A interface entre as coisas é onde os eventos mais interessantes acontecem.Estes são muitas vezes os elementos mais valiosos, diversos e produtivos no sistema.O ícone do sol nascendo no horizonte com um rio em primeiro plano nos mostra um mundo composto de arestas. Também pode ser um caminho pelo meio das montanhas em direção ao Sol. O provérbio nos lembra que a mais popular, não é necessariamente a melhor abordagem. Princípio 12: Use e responda criativamente às mudanças.

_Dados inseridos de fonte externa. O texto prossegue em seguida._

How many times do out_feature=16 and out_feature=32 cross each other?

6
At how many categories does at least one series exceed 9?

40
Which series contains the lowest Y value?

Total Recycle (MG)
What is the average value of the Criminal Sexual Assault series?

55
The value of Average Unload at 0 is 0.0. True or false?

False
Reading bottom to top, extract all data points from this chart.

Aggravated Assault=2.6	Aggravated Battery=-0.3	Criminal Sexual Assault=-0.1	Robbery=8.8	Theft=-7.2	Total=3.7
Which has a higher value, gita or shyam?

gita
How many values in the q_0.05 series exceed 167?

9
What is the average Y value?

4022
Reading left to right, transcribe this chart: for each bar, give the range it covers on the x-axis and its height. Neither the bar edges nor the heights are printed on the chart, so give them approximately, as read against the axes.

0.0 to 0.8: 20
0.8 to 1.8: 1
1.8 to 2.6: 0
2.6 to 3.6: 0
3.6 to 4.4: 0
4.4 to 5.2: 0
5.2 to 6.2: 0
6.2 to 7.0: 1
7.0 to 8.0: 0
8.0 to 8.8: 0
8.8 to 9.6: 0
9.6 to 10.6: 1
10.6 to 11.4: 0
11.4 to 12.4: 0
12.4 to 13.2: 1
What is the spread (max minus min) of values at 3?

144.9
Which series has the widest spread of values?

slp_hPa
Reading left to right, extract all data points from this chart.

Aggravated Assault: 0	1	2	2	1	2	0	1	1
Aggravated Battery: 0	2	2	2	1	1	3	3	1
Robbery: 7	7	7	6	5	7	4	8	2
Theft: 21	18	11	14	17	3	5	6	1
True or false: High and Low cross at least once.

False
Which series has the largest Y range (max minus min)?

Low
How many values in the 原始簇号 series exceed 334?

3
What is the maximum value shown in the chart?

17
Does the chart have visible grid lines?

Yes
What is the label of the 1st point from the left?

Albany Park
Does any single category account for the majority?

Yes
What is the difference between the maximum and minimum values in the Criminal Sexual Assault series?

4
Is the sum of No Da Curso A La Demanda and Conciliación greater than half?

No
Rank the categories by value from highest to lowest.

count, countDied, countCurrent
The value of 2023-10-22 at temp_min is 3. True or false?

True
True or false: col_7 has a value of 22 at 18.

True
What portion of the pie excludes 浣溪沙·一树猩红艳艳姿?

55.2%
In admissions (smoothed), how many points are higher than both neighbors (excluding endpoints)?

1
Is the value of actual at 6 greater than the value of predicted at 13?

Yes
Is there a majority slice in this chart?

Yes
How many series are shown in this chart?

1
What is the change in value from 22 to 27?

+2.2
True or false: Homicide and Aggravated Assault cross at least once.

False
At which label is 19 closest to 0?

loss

Nós podemos ter um impacto positivo na mudança inevitável por observando cuidadosamente, e depois intervir no momento certo.A borboleta é um símbolo positivo de mudança transformadora na natureza, a partir de sua vida anterior, como uma lagarta. O provérbio nos lembra que a compreensão da mudança é muito mais do que uma projeção linear. Fontes: |
A permacultura não é apenas uma técnica ou muito menos um pacote. É muito mais complexo que uma simples agricultura sem agrotóxicos, mais complexo que uma agricultura ecológica, ou sustentável, ou biodinâmica ou que sistemas agroflorestais. É uma forma de viver que pode ou não envolver essas e outras técnicas. Ao mesmo tempo é muito mais simples por ser a conduta natural das coisas. Necessita apenas de uma observação sem máscaras, da natureza, sem pressa e com atenção. Sem preconceitos.
Permacultura é um sistema de planejamento de ambientes humanos complexos e sustentáveis em todos seus aspectos, onde cada item desse sistema tem suas características, necessidades e funções, sendo conectados de forma consciente pelo designer.